> [Fragmento]:
/---
El hecho de que las cifras oficiales de
muertos durante las revueltas en Egipto la semana pasada supere las 800
víctimas, parece, a escala mundial, algo como un recordatorio de que el
Estado y las fuerzas políticas que lo construyen y se lo disputan harán
todo lo que esté en sus manos para hacer que la ficción del Estado y la
libertad individual pervivan, sabiendo de antemano que se trata de un
montaje, de una ficción.
El teórico Andrew Dilks ha explicado
cómo para los bancos centrales, al menos en Occidente, la ficción de la
burocracia y el simulacro de la deuda construyen la impresión (a través
de los medios) de que todo está cambiando para que todo permanezca igual.
Los bancos centrales compran deuda, aplican penalizaciones absurdas y
dejan sin casa a miles de personas en EU, durante 2009. Esto provoca una
recesión económica a escala mundial. Pero si algo ha sabido hacer Wall
Street históricamente es capitalizar el descontento. Las consecuencias
“reales” de jugar con capitales virtuales están comprendidas dentro del
presupuesto: Calderón les llamaba daños colaterales, por ejemplo, y aunque los periódicos hayan dejado de hacerlas evidentes, se siguen acumulando.
\---
> [Requisitos]: Repite sin cambios el fragmento, todo lo que va desde "El teórico Andrew" hasta "se siguen acumulando.", ambos incluidos. Los registros que vienen a continuación son material independiente del fragmento.

> [Registros mostrados]:
/---
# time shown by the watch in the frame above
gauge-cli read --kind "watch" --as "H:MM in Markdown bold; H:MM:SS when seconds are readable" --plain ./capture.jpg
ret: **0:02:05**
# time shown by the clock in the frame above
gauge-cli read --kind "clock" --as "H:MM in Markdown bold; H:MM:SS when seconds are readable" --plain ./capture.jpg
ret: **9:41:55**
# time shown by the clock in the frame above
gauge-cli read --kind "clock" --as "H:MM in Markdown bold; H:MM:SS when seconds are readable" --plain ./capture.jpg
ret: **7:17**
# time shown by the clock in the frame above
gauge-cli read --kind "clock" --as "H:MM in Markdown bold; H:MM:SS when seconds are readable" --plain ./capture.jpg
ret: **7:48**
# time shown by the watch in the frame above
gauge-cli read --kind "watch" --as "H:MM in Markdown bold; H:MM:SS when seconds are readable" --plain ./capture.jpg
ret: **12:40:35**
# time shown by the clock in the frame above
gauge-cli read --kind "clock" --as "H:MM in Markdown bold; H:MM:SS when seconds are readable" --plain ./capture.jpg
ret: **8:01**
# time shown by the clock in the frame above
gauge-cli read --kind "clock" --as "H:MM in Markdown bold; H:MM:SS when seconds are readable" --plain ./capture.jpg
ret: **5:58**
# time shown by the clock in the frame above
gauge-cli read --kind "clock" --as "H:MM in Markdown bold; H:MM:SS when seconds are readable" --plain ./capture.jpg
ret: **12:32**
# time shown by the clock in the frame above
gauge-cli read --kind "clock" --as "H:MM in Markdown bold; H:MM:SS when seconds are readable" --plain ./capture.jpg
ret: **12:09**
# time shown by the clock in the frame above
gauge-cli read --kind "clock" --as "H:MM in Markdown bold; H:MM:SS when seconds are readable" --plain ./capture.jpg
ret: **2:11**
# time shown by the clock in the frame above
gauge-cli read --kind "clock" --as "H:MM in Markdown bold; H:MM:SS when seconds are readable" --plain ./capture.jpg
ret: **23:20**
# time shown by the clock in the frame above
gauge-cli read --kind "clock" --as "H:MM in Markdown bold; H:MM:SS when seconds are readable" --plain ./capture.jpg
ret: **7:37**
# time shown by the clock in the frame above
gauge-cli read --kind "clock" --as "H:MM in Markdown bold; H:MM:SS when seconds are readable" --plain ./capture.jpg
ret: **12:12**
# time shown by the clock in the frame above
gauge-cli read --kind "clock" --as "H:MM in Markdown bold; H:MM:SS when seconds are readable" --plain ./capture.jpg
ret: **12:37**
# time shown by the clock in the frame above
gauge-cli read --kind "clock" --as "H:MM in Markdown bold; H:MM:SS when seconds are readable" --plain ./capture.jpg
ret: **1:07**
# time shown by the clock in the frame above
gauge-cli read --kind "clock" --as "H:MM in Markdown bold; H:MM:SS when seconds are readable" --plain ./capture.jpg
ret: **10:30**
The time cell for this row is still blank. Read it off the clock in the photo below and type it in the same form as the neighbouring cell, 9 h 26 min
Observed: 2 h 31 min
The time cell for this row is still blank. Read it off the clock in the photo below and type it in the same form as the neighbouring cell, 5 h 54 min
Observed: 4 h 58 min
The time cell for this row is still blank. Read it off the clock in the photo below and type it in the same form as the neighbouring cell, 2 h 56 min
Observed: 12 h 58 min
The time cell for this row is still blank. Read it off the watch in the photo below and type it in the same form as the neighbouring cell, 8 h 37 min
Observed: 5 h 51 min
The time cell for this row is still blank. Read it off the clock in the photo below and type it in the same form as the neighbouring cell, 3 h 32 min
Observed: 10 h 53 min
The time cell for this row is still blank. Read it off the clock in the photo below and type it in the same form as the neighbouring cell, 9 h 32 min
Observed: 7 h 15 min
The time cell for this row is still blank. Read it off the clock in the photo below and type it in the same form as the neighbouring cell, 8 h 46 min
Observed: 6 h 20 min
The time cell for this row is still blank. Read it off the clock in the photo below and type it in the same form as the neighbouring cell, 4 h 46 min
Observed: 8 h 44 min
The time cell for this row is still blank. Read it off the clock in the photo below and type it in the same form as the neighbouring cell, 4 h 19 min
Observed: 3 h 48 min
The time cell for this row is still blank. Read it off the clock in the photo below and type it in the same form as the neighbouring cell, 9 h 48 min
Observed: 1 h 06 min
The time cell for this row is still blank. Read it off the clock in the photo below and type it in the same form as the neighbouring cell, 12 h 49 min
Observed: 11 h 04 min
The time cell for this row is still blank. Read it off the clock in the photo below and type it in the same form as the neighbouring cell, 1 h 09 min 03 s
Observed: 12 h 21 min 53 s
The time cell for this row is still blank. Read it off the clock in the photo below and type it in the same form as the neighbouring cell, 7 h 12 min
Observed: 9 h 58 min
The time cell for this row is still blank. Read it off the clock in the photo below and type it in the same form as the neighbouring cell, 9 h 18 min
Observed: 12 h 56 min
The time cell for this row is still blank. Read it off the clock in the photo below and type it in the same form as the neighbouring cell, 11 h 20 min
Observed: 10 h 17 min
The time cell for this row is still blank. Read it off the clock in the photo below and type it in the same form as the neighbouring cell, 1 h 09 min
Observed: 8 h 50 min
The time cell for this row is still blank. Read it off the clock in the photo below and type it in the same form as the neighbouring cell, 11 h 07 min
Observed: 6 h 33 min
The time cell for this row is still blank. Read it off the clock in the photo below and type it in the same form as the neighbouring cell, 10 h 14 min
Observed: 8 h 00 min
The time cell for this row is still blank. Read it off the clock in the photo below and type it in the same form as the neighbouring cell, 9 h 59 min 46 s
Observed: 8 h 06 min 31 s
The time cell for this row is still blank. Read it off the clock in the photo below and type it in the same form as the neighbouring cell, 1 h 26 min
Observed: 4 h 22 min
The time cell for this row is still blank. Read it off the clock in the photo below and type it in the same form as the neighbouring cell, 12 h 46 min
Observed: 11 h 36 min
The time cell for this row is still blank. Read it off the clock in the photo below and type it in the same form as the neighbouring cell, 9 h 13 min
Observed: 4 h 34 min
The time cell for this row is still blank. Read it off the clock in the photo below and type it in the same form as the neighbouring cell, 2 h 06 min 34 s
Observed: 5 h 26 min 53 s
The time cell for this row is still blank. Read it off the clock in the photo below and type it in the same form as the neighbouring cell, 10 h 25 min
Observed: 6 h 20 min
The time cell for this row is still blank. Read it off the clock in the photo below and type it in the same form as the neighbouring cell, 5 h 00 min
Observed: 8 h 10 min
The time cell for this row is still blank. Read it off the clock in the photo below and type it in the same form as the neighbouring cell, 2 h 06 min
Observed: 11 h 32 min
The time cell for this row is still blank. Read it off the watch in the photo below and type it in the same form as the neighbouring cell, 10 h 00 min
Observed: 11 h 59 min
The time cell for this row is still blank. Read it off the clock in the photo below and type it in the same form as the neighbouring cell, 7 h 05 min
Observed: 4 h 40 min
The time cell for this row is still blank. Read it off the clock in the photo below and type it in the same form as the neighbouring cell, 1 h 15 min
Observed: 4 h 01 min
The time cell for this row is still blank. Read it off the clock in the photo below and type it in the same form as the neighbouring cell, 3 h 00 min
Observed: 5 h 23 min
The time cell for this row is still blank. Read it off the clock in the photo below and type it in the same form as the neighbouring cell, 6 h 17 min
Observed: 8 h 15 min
\---
> [Respuesta]:
El teórico Andrew Dilks ha explicado
cómo para los bancos centrales, al menos en Occidente, la ficción de la
burocracia y el simulacro de la deuda construyen la impresión (a través
de los medios) de que todo está cambiando para que todo permanezca igual.
Los bancos centrales compran deuda, aplican penalizaciones absurdas y
dejan sin casa a miles de personas en EU, durante 2009. Esto provoca una
recesión económica a escala mundial. Pero si algo ha sabido hacer Wall
Street históricamente es capitalizar el descontento. Las consecuencias
“reales” de jugar con capitales virtuales están comprendidas dentro del
presupuesto: Calderón les llamaba daños colaterales, por ejemplo, y aunque los periódicos hayan dejado de hacerlas evidentes, se siguen acumulando.